[Opening Extracted records section]

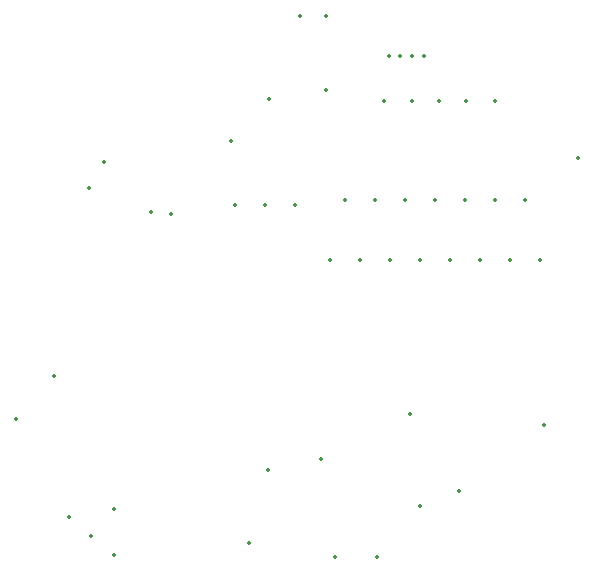
<source format=gbo>
%TF.GenerationSoftware,KiCad,Pcbnew,7.0.5-0*%
%TF.CreationDate,2024-11-24T15:49:57-05:00*%
%TF.ProjectId,PCB-diffDC,5043422d-6469-4666-9644-432e6b696361,rev?*%
%TF.SameCoordinates,Original*%
%TF.FileFunction,Legend,Bot*%
%TF.FilePolarity,Positive*%
%FSLAX46Y46*%
G04 Gerber Fmt 4.6, Leading zero omitted, Abs format (unit mm)*
G04 Created by KiCad (PCBNEW 7.0.5-0) date 2024-11-24 15:49:57*
%MOMM*%
%LPD*%
G01*
G04 APERTURE LIST*
%ADD10C,0.350000*%
G04 APERTURE END LIST*
D10*
X108040000Y-47660000D03*
X111188750Y-75560000D03*
X101218750Y-53700000D03*
X89838750Y-71200000D03*
X116068750Y-43380000D03*
X120388750Y-82910000D03*
X111258750Y-44100000D03*
X92998750Y-67560000D03*
X123998750Y-78530000D03*
X98138750Y-78850000D03*
X109528750Y-81680000D03*
X127338750Y-77300000D03*
X137368750Y-49080000D03*
X116798750Y-82900000D03*
X123218750Y-70770000D03*
X134510000Y-71750000D03*
X115678750Y-74620000D03*
X102948750Y-53880000D03*
X113480000Y-53100000D03*
X110940000Y-53100000D03*
X108400000Y-53100000D03*
X116030000Y-37070000D03*
X125638750Y-44300000D03*
X123378750Y-44270000D03*
X121367250Y-40433500D03*
X122367250Y-40433500D03*
X123367250Y-40433500D03*
X124367250Y-40433500D03*
X116418750Y-57770000D03*
X117688750Y-52690000D03*
X118958750Y-57770000D03*
X120228750Y-52690000D03*
X121498750Y-57770000D03*
X122768750Y-52690000D03*
X124038750Y-57770000D03*
X125308750Y-52690000D03*
X126578750Y-57770000D03*
X127848750Y-52690000D03*
X129118750Y-57770000D03*
X130388750Y-52690000D03*
X131658750Y-57770000D03*
X132928750Y-52690000D03*
X134198750Y-57770000D03*
X95964838Y-51610558D03*
X97252433Y-49467640D03*
X113840000Y-37060000D03*
X130368750Y-44300000D03*
X94287139Y-79541531D03*
X96202250Y-81148500D03*
X98117361Y-82755469D03*
X127928750Y-44300000D03*
X120998750Y-44240000D03*
M02*

</source>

[Closing Extracted records section]

# Work to be completed:
Whenever a line of the records holds the string "APERTURE", pick it out and copy it.

# Expected output:
G04 APERTURE LIST*
G04 APERTURE END LIST*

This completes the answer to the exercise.